Have you noticed there is a problem at $x=1$? Also, for what it's worth,$$\int \frac 1 u\, du = \ln|u| + C$$which works when the argument is negative.
Thanks!

The problem has been reduced to

$$\lim_{x→1-}ln(|1-x|)-\lim_{x→1+}ln(|1-x|)$$

I can't fathom how I would compute this though. I am not very good with one-sided limits being subtracted from each other.

BiP

Dick
Homework Helper
Thanks!

The problem has been reduced to

$$\lim_{x→1-}ln(|1-x|)-\lim_{x→1+}ln(|1-x|)$$

I can't fathom how I would compute this though. I am not very good with one-sided limits being subtracted from each other.

BiP
Don't do that. Just work on the interval [0,1) first. If it doesn't converge, then the whole integral can't converge.

Zondrina
Homework Helper
Thanks!

The problem has been reduced to

$$\lim_{x→1-}ln(|1-x|)-\lim_{x→1+}ln(|1-x|)$$

I can't fathom how I would compute this though. I am not very good with one-sided limits being subtracted from each other.

BiP
Consider when x→1-. So you have the possibility of all values less than one being considered here, including the negative ones.

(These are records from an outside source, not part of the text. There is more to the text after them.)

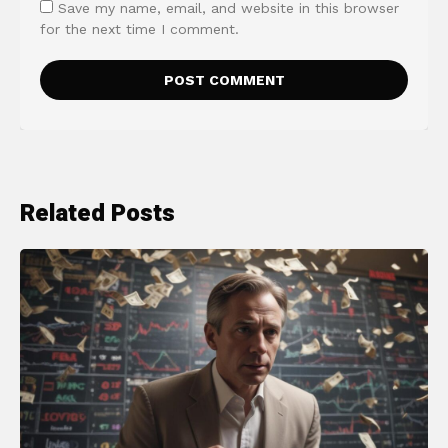
Save my name, email, and website in this browser
for the next time I comment.
Related Posts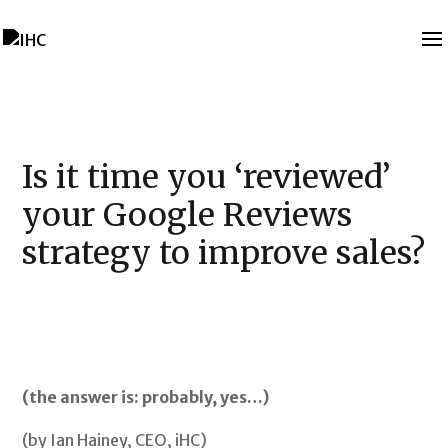
Is it time you ‘reviewed’
your Google Reviews
strategy to improve sales?
(the answer is: probably, yes…)
(by Ian Hainey, CEO, iHC)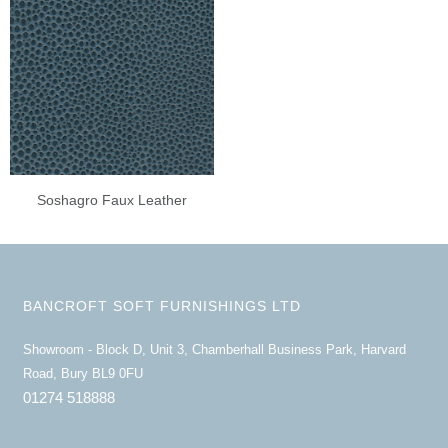
Soshagro Faux Leather
BANCROFT SOFT FURNISHINGS LTD
Showroom - Block D, Unit 3, Chamberhall Business Park, Harvard
Road, Bury BL9 0FU
01274 518888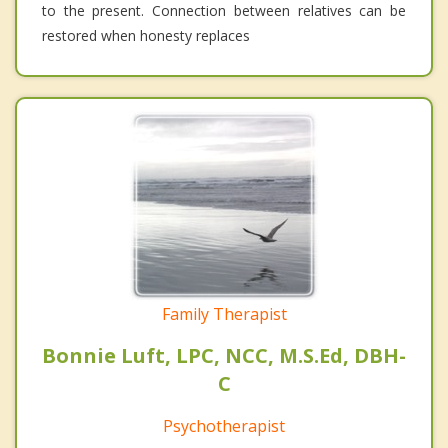
to the present. Connection between relatives can be
restored when honesty replaces
Family Therapist
Bonnie Luft, LPC, NCC, M.S.Ed, DBH-
C
Psychotherapist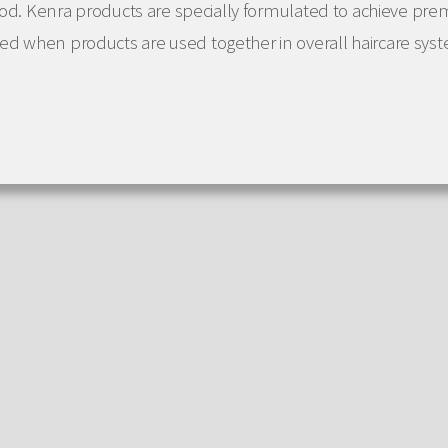
good. Kenra products are specially formulated to achieve pre
d when products are used together in overall haircare sys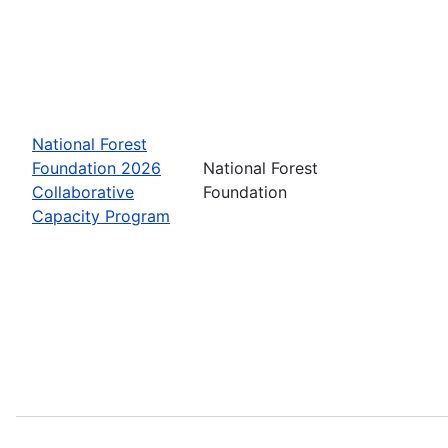
National Forest
Foundation 2026
National Forest
Collaborative
Foundation
Capacity Program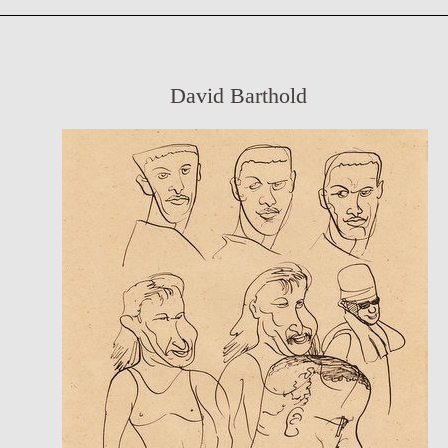
David Barthold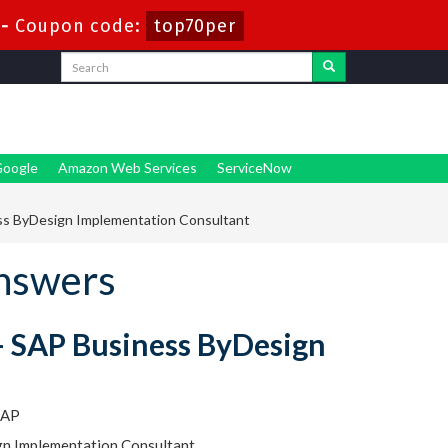
-
Coupon code:
top70per
oogle
Amazon Web Services
ServiceNow
ss ByDesign Implementation Consultant
nswers
 - SAP Business ByDesign
SAP
ign Implementation Consultant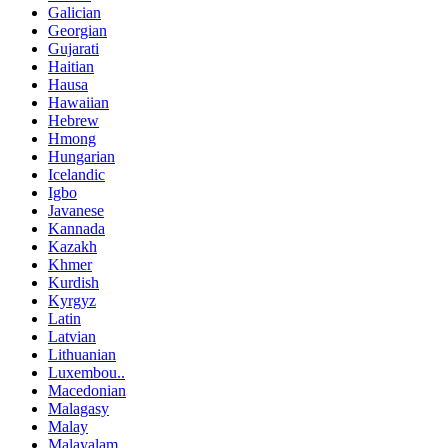
Galician
Georgian
Gujarati
Haitian
Hausa
Hawaiian
Hebrew
Hmong
Hungarian
Icelandic
Igbo
Javanese
Kannada
Kazakh
Khmer
Kurdish
Kyrgyz
Latin
Latvian
Lithuanian
Luxembou..
Macedonian
Malagasy
Malay
Malayalam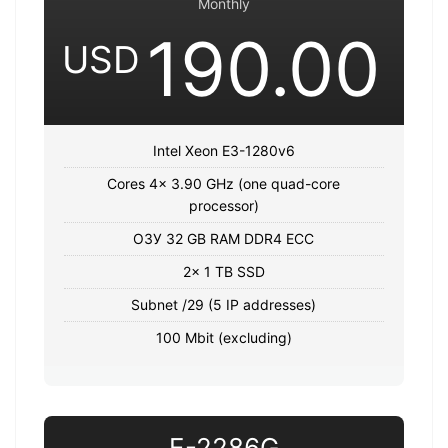
Monthly
190.00
USD
Intel Xeon E3-1280v6
Cores 4x 3.90 GHz (one quad-core
processor)
ОЗУ 32 GB RAM DDR4 ECC
2x 1 TB SSD
Subnet /29 (5 IP addresses)
100 Mbit (excluding)
E-2286G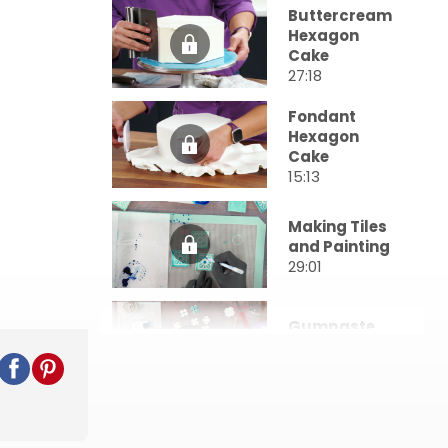
Buttercream
Hexagon
Cake
27:18
Fondant
Hexagon
Cake
15:13
Making Tiles
and Painting
29:01
Gumpaste
Blossoms
10:34
Assembly
and Final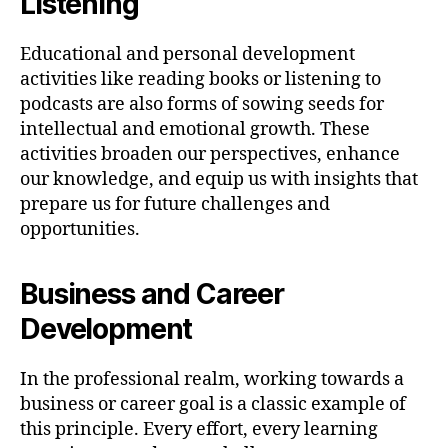
Listening
Educational and personal development
activities like reading books or listening to
podcasts are also forms of sowing seeds for
intellectual and emotional growth. These
activities broaden our perspectives, enhance
our knowledge, and equip us with insights that
prepare us for future challenges and
opportunities.
Business and Career
Development
In the professional realm, working towards a
business or career goal is a classic example of
this principle. Every effort, every learning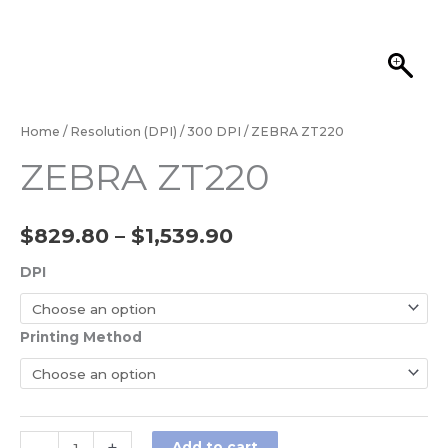
Home
/
Resolution (DPI)
/
300 DPI
/ ZEBRA ZT220
ZEBRA ZT220
$
829.80
–
$
1,539.90
DPI
Printing Method
Add to cart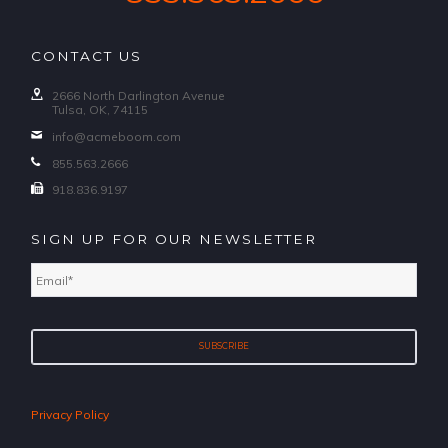
CONTACT US
2666 North Darlington Avenue
Tulsa, OK, 74115
info@acmeboom.com
855.563.2666
918.836.9197
SIGN UP FOR OUR NEWSLETTER
Email
*
Privacy Policy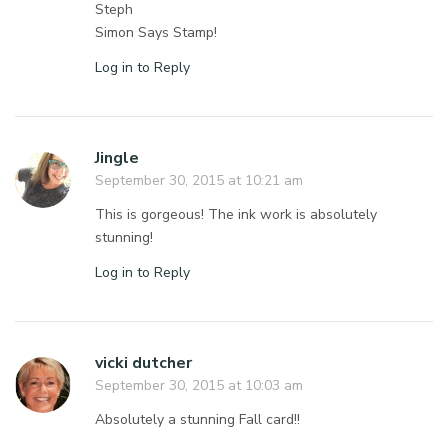
Steph
Simon Says Stamp!
Log in to Reply
Jingle
September 30, 2015 at 10:21 am
This is gorgeous! The ink work is absolutely
stunning!
Log in to Reply
vicki dutcher
September 30, 2015 at 10:03 am
Absolutely a stunning Fall card!!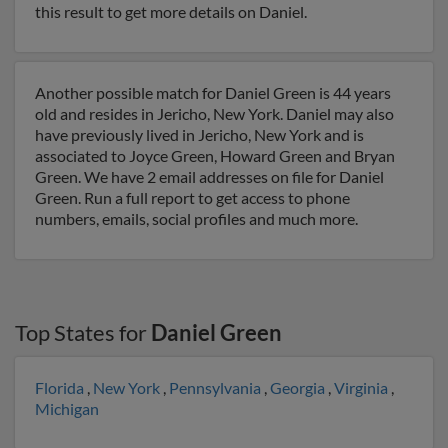
this result to get more details on Daniel.
Another possible match for Daniel Green is 44 years
old and resides in Jericho, New York. Daniel may also
have previously lived in Jericho, New York and is
associated to Joyce Green, Howard Green and Bryan
Green. We have 2 email addresses on file for Daniel
Green. Run a full report to get access to phone
numbers, emails, social profiles and much more.
Top States for
Daniel Green
Florida
,
New York
,
Pennsylvania
,
Georgia
,
Virginia
,
Michigan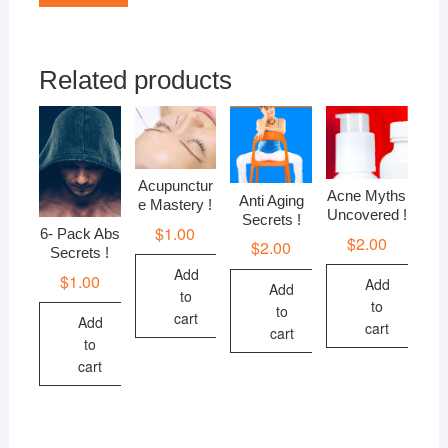
Related products
Acupunctur
Acne Myths
Anti Aging
e Mastery !
Uncovered !
Secrets !
$
1.00
6- Pack Abs
$
2.00
$
2.00
Secrets !
Add
$
1.00
Add
Add
to
to
to
cart
Add
cart
cart
to
cart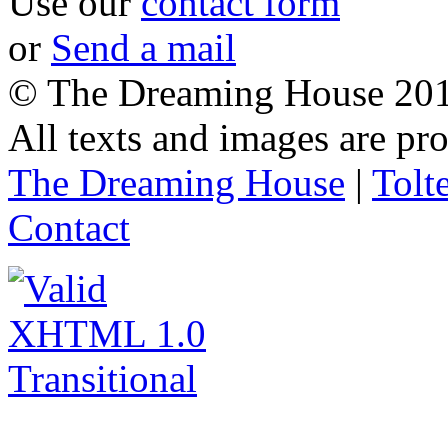
Use our
contact form
or
Send a mail
© The Dreaming House 20
All texts and images are p
The Dreaming House
|
Tolt
Contact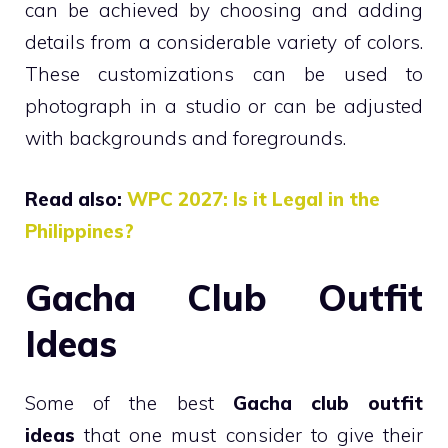
can be achieved by choosing and adding
details from a considerable variety of colors.
These customizations can be used to
photograph in a studio or can be adjusted
with backgrounds and foregrounds.
Read also:
WPC 2027: Is it Legal in the
Philippines?
Gacha Club Outfit
Ideas
Some of the best
Gacha club outfit
ideas
that one must consider to give their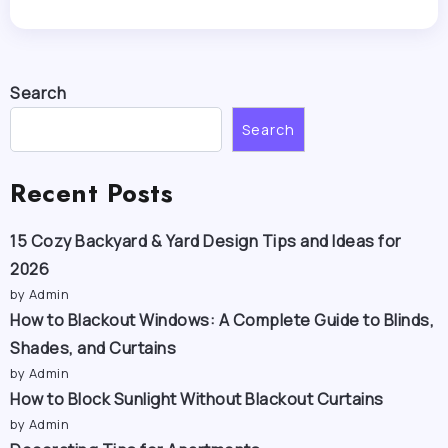
Search
Search
Recent Posts
15 Cozy Backyard & Yard Design Tips and Ideas for
2026
by Admin
How to Blackout Windows: A Complete Guide to Blinds,
Shades, and Curtains
by Admin
How to Block Sunlight Without Blackout Curtains
by Admin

As for x→1+, note that ln|-x| = ln(x). You can apply the abs before taking the ln I believe.

Dick
Homework Helper
Consider when x→1-. So you have the possibility of all values less than one being considered here, including the negative ones.

As for x→1+, note that ln|-x| = ln(x). You can apply the abs before taking the ln I believe.
Both limits are negative infinity. That's what's confusing Bipolarity. The difference is quite undefined.

Zondrina
Homework Helper
Both limits are negative infinity. That's what's confusing Bipolarity. The difference is quite undefined.
I was just stating that they could be computed :P, but yeah what you said would actually help him get the answer he wants.

I was just stating that they could be computed :P, but yeah what you said would actually help him get the answer he wants.
I get how to do the problem but can that limit actually be computed? If so, how?

BiP

Dick
Homework Helper
I get how to do the problem but can that limit actually be computed? If so, how?

BiP
The difference of the two terms can't be computed. You are clear on that, right?

The difference of the two terms can't be computed. You are clear on that, right?
I see. Is it always the case that the difference between two limits, each of which does not by itself exist, is incalculable?